Llewellyn “Lewis” Burke, who was connected by blood to two different Michigan auto dynasties, had made a name for himself on his own in venture capital while still in his twenties, multiplying his family’s old millions into roughly a billion in new, mostly in technology. When he moved to politics—Burke’s father had been a senator briefly—he had made it clear he had no higher ambition than to serve Michigan in the Senate, and he derived much of his power in the body operating behind the scenes, guiding actions in surprising ways and doing favors in unexpected places. He operated with enormous freedom in part because he had accomplished what seemed today a political magic trick: He was a northern Republican with a secure seat.
“How’s it going with this Madison nomination?”
Burke isn’t on the Judiciary Committee. Why is he calling?
“Not the easiest job I’ve had.”
A soft chuckle and then: “Those visits up here went well, Peter. Congratulations.” He meant the trip to the Senate.
“Thank you, Senator.”
“But he needs to come visiting again. Some private chats. With senators in the opposition party, whom you think you might persuade. You understand?”
“Yes.”
“Make sure he is as available as possible.”
Rena considers the implications of Burke, a Republican who has no role on Judiciary, advising him
about this.
“Thank you, sir.”
“Good. That’s fine. I want to see you at dinner soon.”
“Thank you, Senator.”
Rena hangs up and imagines invisible hands all around him.
Thirty-one
Monday, June 1, 6:00 A.M.
Bethesda, Maryland
Gotta love a white van.
Throw phone company magnets on the side and you could park the damn thing anywhere. With orange cones you don’t even need a parking place.
One morning with Verizon magnets. Another from a gardening company. Magnetic signs. Best invention ever. Steal them and no one cares. Add a white van and you gotta a fleet of cars.
He has been watching Martell now for two weeks.
Learned one thing for sure. Guy’s life is a bore. Marriage over, getting fat, up at 6:00 every morning. Walks his big black dog at 7:00. Drives to work by eight. Martell eats lunch at one of three places within two blocks of his office. Goes home at 7:30. Eleven-and-a-half-hour workdays.
He eats frozen dinners. Seen him carrying ’em from the car. Watches TV—thing is always on—then walks the dog, goes to bed.
On Friday afternoons he leaves early and picks up his kids. Has them until Sunday around midday.
Alan Kevin Martell, esquire, age forty-four.
On the Internet they have his life story.

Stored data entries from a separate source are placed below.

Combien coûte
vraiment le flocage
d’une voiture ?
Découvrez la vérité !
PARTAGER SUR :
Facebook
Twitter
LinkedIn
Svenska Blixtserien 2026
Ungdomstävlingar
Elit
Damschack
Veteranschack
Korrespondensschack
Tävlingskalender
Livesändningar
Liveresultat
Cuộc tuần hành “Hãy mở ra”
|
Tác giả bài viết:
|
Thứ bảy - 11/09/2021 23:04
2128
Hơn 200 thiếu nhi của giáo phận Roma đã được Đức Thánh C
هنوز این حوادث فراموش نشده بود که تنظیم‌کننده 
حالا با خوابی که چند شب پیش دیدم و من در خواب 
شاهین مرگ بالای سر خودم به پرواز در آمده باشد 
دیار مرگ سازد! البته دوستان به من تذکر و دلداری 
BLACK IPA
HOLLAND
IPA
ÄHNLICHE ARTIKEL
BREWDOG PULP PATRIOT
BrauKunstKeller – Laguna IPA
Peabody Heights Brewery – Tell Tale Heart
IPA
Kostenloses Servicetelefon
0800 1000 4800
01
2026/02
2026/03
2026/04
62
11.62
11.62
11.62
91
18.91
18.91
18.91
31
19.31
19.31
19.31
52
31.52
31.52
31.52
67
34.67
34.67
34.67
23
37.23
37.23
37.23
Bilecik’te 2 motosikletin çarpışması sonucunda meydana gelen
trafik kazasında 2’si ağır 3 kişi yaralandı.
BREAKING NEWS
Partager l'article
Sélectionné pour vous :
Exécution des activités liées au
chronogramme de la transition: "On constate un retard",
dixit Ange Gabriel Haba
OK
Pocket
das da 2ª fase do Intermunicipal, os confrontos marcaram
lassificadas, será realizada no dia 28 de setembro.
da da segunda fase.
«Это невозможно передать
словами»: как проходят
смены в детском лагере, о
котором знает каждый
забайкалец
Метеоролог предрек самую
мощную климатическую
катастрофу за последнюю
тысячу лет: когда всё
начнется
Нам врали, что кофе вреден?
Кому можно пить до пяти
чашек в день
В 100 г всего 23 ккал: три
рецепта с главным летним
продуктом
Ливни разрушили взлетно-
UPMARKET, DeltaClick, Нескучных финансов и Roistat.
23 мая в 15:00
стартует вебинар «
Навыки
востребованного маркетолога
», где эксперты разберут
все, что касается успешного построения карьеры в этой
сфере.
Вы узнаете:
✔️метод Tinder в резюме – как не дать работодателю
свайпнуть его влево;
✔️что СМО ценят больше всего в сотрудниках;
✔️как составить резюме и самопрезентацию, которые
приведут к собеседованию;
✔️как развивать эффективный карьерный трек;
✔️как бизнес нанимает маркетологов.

In one paragraph.
“Alan Martell is an attorney at the Office of Professional Responsibility at the Department of Justice in Washington, D.C. Prior to moving to Washington, Alan was an Assistant U.S. Attorney for the California Northern District, in San Francisco, where he specialized in criminal trial work, and before that he had worked as an Assistant District Attorney for the City and County of San Francisco. At OPR, Alan makes use of his years as a federal prosecutor to investigate allegations of ethical and professional misconduct by federal agents and the nearly 10,000 attorneys employed by the Department of Justice. He has two children.”
He doesn’t have to guess much where Martell will be. But there also aren’t many choices then about where to do him. Work. Home. Weekends with the kids.